Mam pytanie jakich zarowek moge uzywac do wabienia motyli? Do tej pory uzywalem rteciowo zarowe typu mix ale mialem z nimi kłopot:
Świeci się taka na podwórku , wieczorem po okolo 3 godziny. Wszystko fajnie ale koszt takiej zarowki to 30zł a mi w ciągu dwoch tygodni spalily się juz dwie, czy wie ktoś co moze sie dziać?? Do lampy nie uzywam zadnego klosza.
Z góry dzieki za odp.
Rtęciowe są ok (pomijając względy zdrowotne, oczywiście), 150ka powinna wystarczyć, co do spalania, dziwne, może niestabilnego napięcia używasz, one są na to dość wrażliwe...

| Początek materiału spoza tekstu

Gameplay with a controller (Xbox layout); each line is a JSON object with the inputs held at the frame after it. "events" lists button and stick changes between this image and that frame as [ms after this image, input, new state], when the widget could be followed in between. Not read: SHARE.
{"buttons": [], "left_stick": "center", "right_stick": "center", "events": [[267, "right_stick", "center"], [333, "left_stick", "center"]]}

Dla mnie zaskakujące wyniki czasem przynosi zwykła żarówka 60 watowa- no fakt, ale przy ścianie bardzo ciemnego lasu, jednak przylatywało do niej wszystko- zawisaki, barczatki, masa sówek, szerszeni, nawet mrówkolwy...
Zainteresowanie grupą: Motyle dzienne i niektóre macro
Wiek: 74 Dołączył: 05 Sie 2005 Posty: 2126 Skąd: Kaczyce
Wysłany: 2006-08-02, 23:01
Trochę teorii...
Lampy rtęciowo-żarowe, tzn bezdławikowe, mają wewnątrz obudowy drut żarowy, służący do ograniczenia prądu części łukowej lampy. Są one, jak trafnie zauważył ItsMeOnly, wrażliwe na zbyt wysokie napięcie sieci. Być może mieszkasz blisko transformatora sieciowego. Jeśli masz możliwość, zmierz napięcie sieci w domu. Nie powinno przekraczać 230V. Jeśli masz wyższe, będą się palić kolejne lampy. Ja używam dwu takich lamp 250W już od ponad 15 lat, i żadna mi się do tej pory nie zepsuła.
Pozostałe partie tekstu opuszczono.